With its diverse clinical presentation, the diagnosis of PVT relies heavily on imaging studies. Chest X-ray findings are often nonspecific requiring advanced imaging modalities [1]. Chest CTAs, although the typical test of choice in clinical practice, visualize arterial anatomy often leaving true filling venous defects versus mixing artifacts up to question. Our patient had a CTA performed at the onset of symptoms approximately 3 weeks into MM therapy which did not reveal a PVT. It is possible that the PVT could have been present at that time but not detected until he underwent a gated 192-slice multidetector computed tomography (MDCT) angiogram for assessment of coronary calcifications 8 months later. Similarly, pulmonary venous phased protocols or 64-slide MDCT scans have been used as diagnostic alternatives [1]. Although transesophageal echocardiogram offers the ability to evaluate posterior cardiac structures including the pulmonary vein, CT offers a further advantage in cases of mural PVT as pulmonary air may obscure the vessel wall [6]. Likewise, MRI can help distinguish be­tween a bland versus a tumor thrombus in the pulmonary vein given persistently high signal intensity on the first and second echoes of spin-echo sequences in bland thrombus [7]. No gold standard diagnostic test or follow-up imaging protocol exists. Instead, imaging modalities should be tailored to the clinical scenario with considerations for invasiveness of test, radiation and contrast exposure as well as timely availability.

Systemic anticoagulation is the agreed upon therapy once PVT is diagnosed [1]. However, the types and duration of anticoagulation are not yet defined [1]. Successful treatment with both oral vitamin K antagonists and heparin (unfractionated and low molecular weight) has been reported [1]. To our knowledge, four cases of PVT post lung resection have been reportedly treated with rivaroxaban therapy [8, 9]. Three of these patients had brain infarcts as a complication of PVT and saw successful resolution of the thrombus within 1 month [9]. However, a 68-year-old man developed an idiopathic right upper PVT with extension into the left atrium while on rivaroxaban 20 mg daily for known atrial fibrillation [8]. After resection, anticoagulation was changed to dabigatran with resolution of clot at 1 year [8]. Likewise, an earlier reported case of PVT found on 64-slice MDCT also showed clot resolution with dabigatran as patient declined warfarin therapy due to its narrow therapeutic range requiring frequent drug monitoring [10]. Rivaroxaban was chosen for our patient given ease of administration with once daily dosing regimen. Although the duration of anticoagulation is not standardized, lifelong anticoagulation was chosen for our patient given that his MM is a persistent non-modifiable risk factor.
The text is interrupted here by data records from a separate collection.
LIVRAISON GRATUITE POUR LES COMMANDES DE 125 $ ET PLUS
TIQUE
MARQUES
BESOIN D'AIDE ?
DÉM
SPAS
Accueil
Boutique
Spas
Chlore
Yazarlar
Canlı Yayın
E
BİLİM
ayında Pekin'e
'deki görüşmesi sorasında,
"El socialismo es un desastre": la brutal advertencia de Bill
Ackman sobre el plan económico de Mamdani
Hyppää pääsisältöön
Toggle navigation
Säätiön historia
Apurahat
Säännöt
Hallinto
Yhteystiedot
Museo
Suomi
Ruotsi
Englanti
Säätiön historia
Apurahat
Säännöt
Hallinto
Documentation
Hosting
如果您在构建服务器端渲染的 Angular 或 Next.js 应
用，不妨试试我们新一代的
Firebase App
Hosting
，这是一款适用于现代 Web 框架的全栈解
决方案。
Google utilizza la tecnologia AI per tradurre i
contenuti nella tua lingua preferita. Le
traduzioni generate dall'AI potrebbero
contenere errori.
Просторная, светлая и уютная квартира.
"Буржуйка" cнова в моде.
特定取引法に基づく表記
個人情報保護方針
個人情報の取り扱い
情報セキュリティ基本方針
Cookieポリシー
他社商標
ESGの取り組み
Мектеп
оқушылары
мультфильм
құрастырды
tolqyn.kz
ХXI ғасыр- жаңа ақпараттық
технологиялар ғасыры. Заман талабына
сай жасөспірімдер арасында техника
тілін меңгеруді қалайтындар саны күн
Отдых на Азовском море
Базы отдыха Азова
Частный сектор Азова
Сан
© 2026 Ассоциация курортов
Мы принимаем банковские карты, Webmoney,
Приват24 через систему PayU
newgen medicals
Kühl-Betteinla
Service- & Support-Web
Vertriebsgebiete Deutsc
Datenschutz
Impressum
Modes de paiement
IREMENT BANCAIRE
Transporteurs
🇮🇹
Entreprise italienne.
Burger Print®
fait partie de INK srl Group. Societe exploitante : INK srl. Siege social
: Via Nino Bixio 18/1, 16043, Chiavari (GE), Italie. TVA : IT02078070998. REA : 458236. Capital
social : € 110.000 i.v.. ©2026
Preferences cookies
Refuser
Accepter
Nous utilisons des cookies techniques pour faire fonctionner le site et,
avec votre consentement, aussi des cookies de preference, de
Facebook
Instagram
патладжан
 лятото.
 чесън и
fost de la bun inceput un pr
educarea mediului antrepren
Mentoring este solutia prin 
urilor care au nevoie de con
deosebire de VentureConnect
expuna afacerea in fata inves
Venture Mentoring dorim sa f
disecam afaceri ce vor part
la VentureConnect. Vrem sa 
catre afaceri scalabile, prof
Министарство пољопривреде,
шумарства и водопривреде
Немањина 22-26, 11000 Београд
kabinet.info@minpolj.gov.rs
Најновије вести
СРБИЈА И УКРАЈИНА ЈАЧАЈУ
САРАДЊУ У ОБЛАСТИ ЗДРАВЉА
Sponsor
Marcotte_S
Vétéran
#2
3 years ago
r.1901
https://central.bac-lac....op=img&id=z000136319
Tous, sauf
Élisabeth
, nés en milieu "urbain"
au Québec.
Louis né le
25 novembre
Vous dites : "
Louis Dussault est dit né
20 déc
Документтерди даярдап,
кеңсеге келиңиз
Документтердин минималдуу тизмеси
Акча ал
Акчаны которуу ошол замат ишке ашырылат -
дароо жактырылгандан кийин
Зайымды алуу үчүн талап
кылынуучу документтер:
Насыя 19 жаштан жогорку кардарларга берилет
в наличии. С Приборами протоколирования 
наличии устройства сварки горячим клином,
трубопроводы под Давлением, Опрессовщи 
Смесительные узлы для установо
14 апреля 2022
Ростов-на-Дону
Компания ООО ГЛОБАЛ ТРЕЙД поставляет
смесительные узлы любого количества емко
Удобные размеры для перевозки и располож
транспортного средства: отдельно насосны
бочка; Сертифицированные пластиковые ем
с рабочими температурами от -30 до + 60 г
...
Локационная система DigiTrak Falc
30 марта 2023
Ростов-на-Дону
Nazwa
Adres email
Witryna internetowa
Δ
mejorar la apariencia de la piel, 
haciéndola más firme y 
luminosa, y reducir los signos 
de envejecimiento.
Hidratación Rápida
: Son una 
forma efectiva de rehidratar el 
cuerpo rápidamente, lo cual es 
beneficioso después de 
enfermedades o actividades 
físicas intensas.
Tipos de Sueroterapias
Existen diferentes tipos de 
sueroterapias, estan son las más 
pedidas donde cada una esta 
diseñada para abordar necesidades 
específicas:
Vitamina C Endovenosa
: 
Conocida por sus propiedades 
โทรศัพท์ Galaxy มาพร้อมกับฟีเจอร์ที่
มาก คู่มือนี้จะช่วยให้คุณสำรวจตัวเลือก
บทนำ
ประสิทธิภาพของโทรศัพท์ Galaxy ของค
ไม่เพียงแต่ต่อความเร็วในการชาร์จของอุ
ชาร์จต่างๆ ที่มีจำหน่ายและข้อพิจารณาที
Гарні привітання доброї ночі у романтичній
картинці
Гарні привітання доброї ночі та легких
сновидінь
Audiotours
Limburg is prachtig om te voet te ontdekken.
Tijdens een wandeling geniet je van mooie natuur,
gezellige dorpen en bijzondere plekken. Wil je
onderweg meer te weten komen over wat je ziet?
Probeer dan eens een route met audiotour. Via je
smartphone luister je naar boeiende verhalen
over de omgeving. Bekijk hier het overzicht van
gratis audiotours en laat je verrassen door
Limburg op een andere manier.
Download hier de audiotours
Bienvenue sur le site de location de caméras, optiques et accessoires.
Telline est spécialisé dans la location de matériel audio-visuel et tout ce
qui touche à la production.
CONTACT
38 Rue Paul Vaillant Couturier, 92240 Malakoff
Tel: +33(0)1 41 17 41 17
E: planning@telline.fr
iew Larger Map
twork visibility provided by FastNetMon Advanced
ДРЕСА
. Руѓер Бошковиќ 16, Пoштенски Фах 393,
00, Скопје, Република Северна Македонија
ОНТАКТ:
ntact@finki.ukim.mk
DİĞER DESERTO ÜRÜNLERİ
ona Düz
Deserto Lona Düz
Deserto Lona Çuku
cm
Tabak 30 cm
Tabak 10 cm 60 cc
Our case adds PVT to the differential diagnosis for patients with new shortness of breath on immunomodulator therapy. With increased awareness, further investigations into the frequency, diagnostic techniques and treatment of PVT during lenalidomide therapy will be feasible.

Learning points

1) The standard CTA pulmonary embolism protocol may not offer optimal screening for PVT and instead a multi-modality approach may be necessary when suspected.

2) Regardless, consideration should be given to escalating VTE prophylaxis to full dose anticoagulation during increased prothrombotic windows, such as the time of treatment initiation or dose adjustments, in low bleeding risk patients.

3) Rivaroxaban may be an effective therapeutic choice for patients with PVT.